* [TASK INSTRUCTIONS]: State how many lines of the entries below hold the word "Glandular"; reply with nothing but the number.

(Stored items)
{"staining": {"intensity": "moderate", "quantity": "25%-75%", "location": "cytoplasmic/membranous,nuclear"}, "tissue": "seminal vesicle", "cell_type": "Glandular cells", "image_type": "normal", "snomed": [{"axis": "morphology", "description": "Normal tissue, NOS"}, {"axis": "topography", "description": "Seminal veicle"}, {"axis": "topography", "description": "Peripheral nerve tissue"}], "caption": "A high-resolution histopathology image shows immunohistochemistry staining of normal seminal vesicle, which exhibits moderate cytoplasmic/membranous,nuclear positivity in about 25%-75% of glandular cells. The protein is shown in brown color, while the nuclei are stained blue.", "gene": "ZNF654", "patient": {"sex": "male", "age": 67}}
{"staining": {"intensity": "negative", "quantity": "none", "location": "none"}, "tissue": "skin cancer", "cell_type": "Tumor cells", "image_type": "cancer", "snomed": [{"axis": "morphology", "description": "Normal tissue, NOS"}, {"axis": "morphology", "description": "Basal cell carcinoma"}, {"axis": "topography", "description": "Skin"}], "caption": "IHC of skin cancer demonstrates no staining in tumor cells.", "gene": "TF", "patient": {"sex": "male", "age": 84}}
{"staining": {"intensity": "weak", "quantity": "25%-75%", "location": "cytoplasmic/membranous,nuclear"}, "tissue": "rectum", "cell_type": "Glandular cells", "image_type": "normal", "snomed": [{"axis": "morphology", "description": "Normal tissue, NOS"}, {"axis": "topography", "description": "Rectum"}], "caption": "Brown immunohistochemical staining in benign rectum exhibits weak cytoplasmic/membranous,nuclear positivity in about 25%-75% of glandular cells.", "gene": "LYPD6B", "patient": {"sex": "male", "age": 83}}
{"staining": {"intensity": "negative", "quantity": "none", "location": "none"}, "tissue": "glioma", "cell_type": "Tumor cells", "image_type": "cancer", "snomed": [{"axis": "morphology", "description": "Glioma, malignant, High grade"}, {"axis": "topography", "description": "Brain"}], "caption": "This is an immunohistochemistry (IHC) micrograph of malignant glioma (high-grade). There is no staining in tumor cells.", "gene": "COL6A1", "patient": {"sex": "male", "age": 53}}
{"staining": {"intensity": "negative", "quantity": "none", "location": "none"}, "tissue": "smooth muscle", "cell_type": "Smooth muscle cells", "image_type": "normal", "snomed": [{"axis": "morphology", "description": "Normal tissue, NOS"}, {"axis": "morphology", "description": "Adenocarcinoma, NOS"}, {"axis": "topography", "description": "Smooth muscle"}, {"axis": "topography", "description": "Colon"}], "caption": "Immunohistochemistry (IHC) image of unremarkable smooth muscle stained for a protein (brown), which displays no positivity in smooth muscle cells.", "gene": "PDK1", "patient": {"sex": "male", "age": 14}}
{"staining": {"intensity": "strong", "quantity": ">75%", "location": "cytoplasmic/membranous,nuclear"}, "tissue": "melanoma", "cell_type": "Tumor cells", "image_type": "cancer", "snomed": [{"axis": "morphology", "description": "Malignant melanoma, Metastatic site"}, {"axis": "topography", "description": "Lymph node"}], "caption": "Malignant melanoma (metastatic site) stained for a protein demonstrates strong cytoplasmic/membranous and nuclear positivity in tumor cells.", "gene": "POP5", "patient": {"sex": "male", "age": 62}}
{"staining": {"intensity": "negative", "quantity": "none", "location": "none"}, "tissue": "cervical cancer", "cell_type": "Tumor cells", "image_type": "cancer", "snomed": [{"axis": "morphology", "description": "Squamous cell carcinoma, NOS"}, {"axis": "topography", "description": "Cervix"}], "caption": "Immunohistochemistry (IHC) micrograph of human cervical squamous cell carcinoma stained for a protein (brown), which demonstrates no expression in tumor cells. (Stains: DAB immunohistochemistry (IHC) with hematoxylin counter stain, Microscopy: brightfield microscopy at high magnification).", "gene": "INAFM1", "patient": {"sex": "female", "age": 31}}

* [RESPONSE FOR THIS EXERCISE]: 2